The Bush administration took special care to ignore and bury science. Unfortunately, the Obama administration’s modified plan is little different — it even rolls back the court-ordered protections such as “spill” that we fought hard to put into place, which BPA resisted, and which have since proven effective; it ignores the clear science of state, federal, and tribal fishery biologists; and it radically redefines the jeopardy standard of the Endangered Species Act — weakening the core values of the law.

Wright also claims that this salmon plan is the work of unprecedented collaboration and has broad regional support. Then why were fishermen, whose jobs and communities are on the line, deliberately excluded? For an administration so set on protecting and restoring jobs, this status-quo plan is a huge mistake — a death sentence for salmon and fishermen, not the road to recovery.

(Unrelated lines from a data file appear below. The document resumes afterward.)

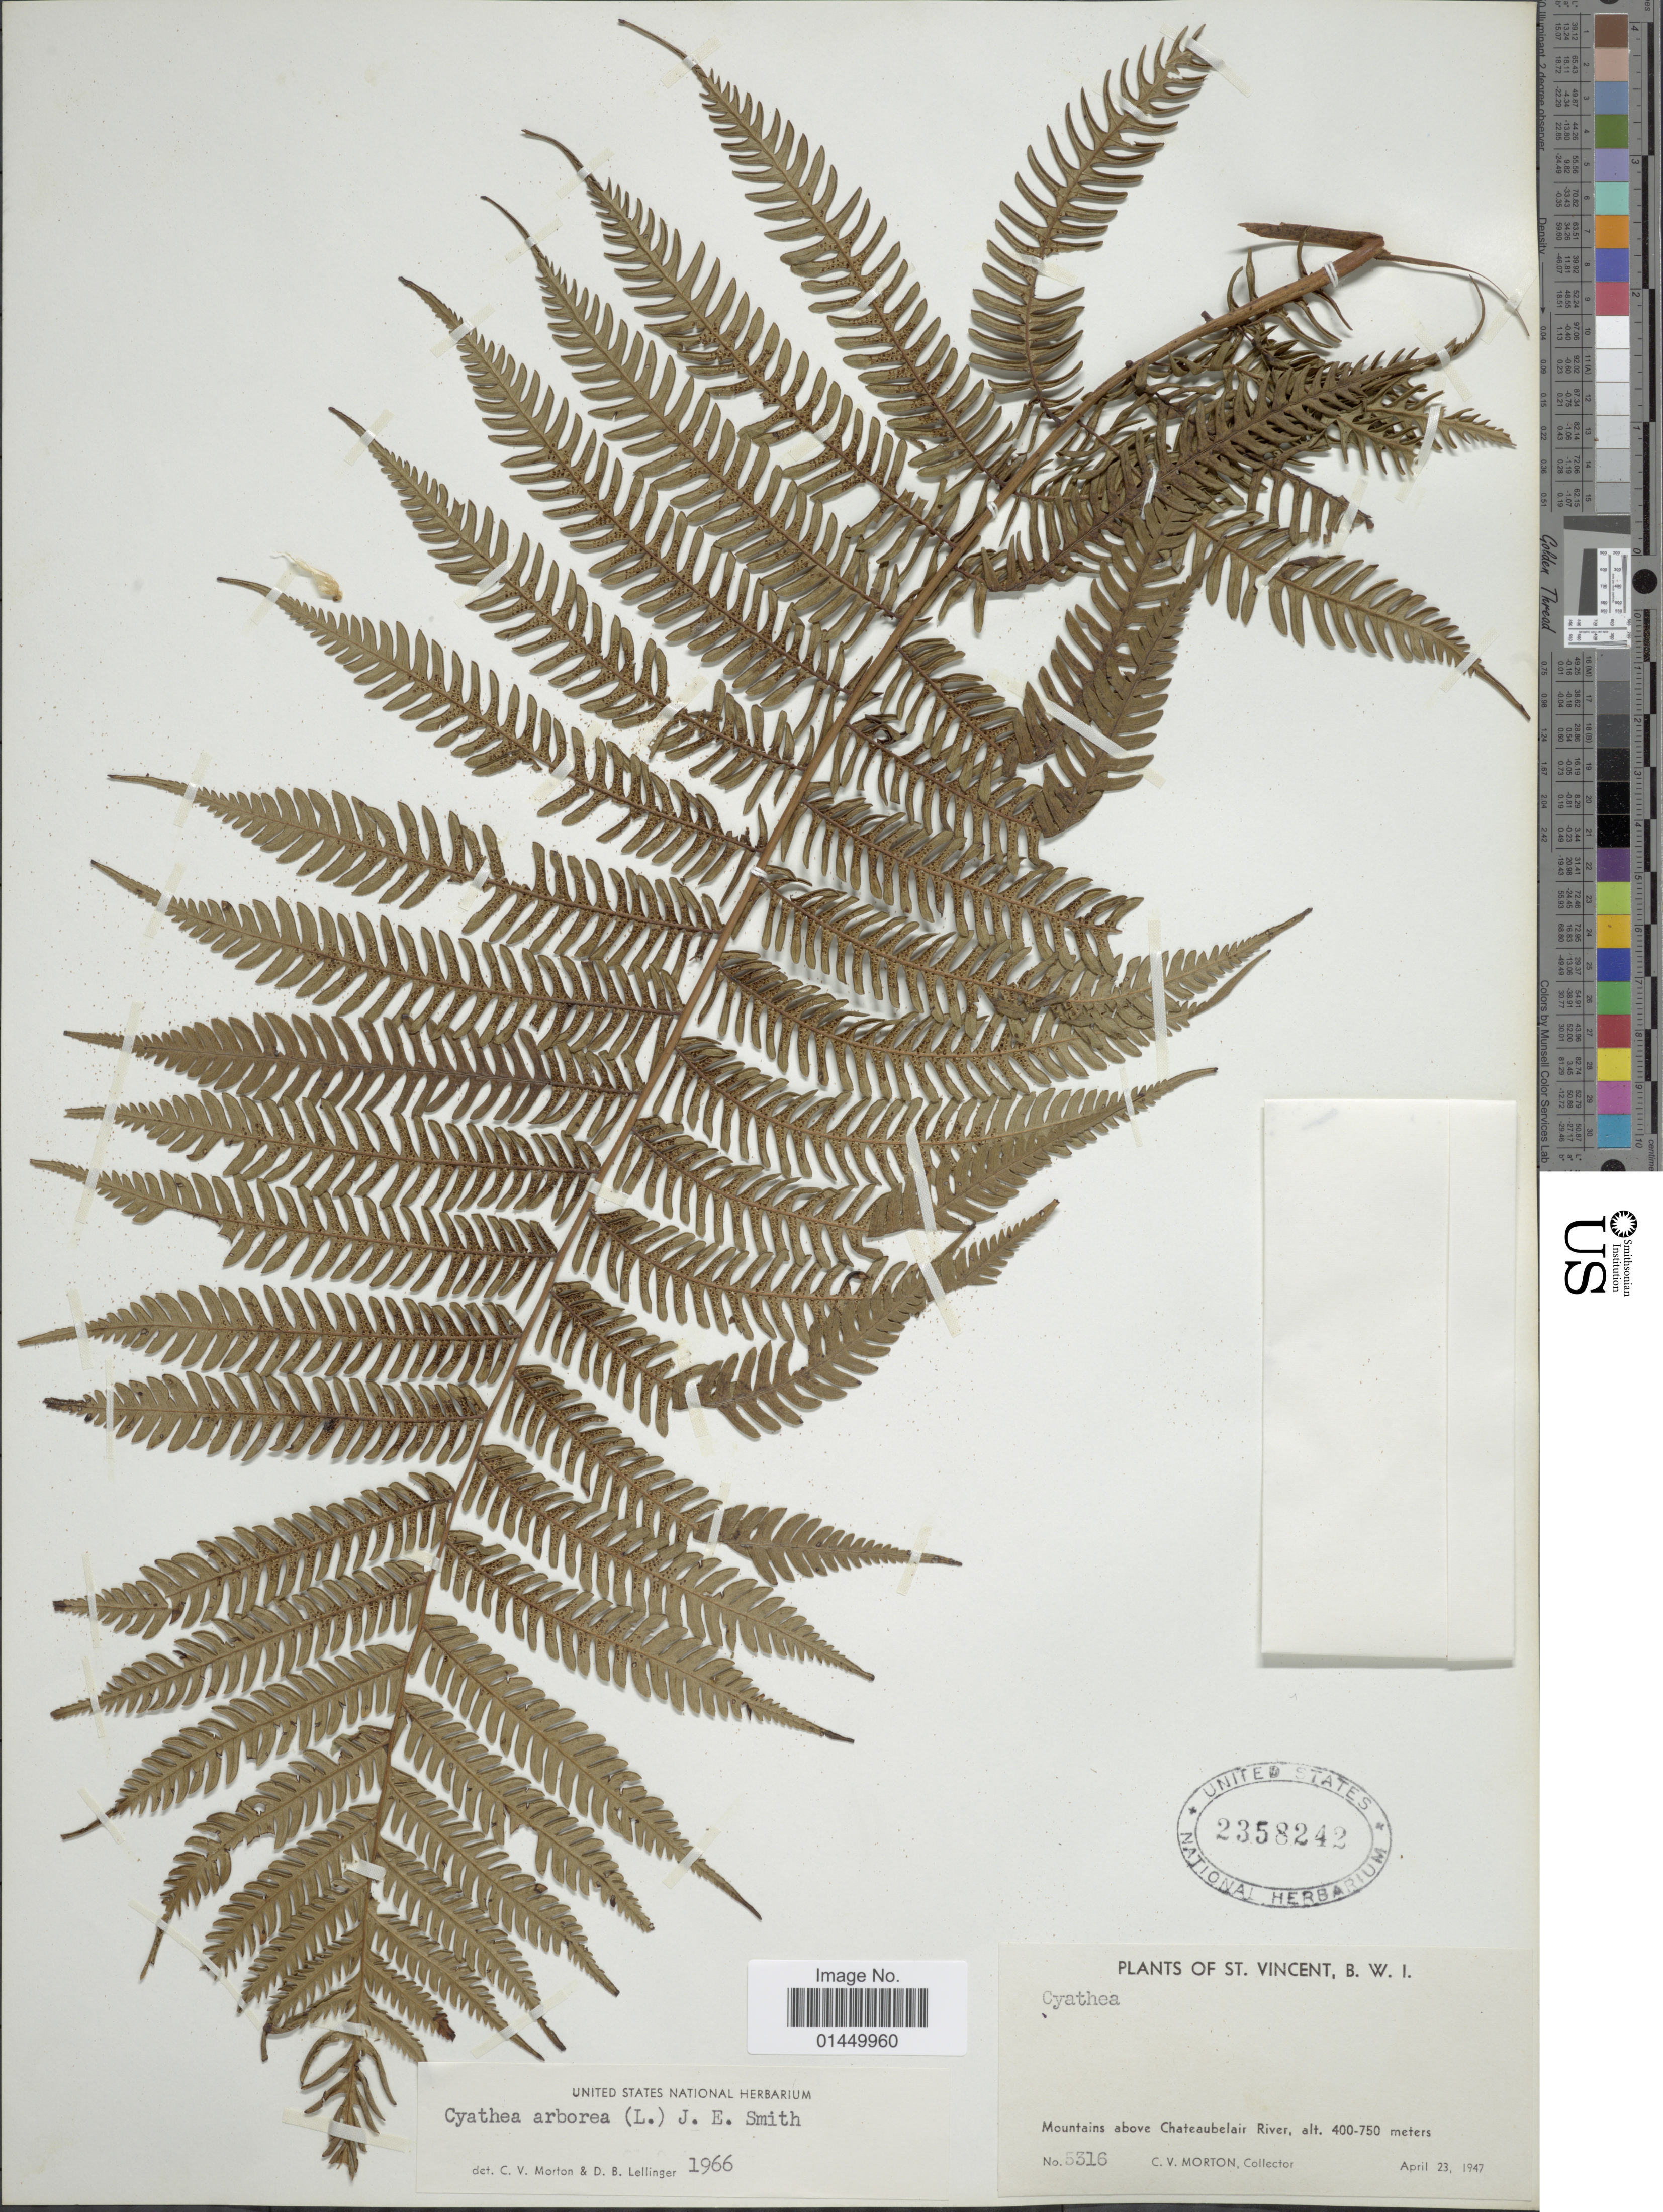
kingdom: Plantae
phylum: Tracheophyta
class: Polypodiopsida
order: Cyatheales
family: Cyatheaceae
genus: Cyathea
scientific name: Cyathea arborea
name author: (L.) Sm.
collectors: C. V. Morton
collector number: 5316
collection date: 1947-04-23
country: St. Vincent - Grenadines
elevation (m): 400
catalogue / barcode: US 2358242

Attention has focused on long-term contingencies included in Obama’s plan, particularly potential consideration of lower Snake River dam removal should populations truly fall off the cliff. At best, however, this would be many years down the road when the populations, already threatened and endangered, are even closer to extinction. And even then, they’re just “planning to plan.” It’s like waiting to call the fire department until your house is already 80 percent burned. This gives no guarantee of life-saving help.

Wright’s “green vs. dirty power” argument also simply does not hold water. There is no need to replace power from the four lower Snake River dams with the dirtiest possible power alternative. Many studies have shown how replacing hydropower from the dams with equally “green” power elsewhere would be both effective and far cheaper than building more coal plants.

The continued uncertainty that this decision perpetuates is bad for the Northwest, will delay progress, and will continue to destroy jobs and jeopardize salmon communities from southeast Alaska to Northern California.

Change in the Snake River may be expensive, but doing nothing has already been far more so. Already the Northwest salmon economy has lost more than 25,000 family-wage jobs, and at least $500 million every year, because of widespread salmon collapses in the Columbia Basin.

Even if, as Wright claims, it may cost as much as $500 million a year to replace the power from the Snake River dams, as compared with the approximately $1 billion a year it is going to cost us under the Obama plan to do little more than gold-plate the dams, with no assurance of recovery — then the price for taking down the Snake River dams would be the best deal in town.

Glen Spain is the Northwest regional director of the Pacific Coast Federation of Fishermen’s Associations, the West Coast’s largest organization of commercial fishing families. His office is in Eugene.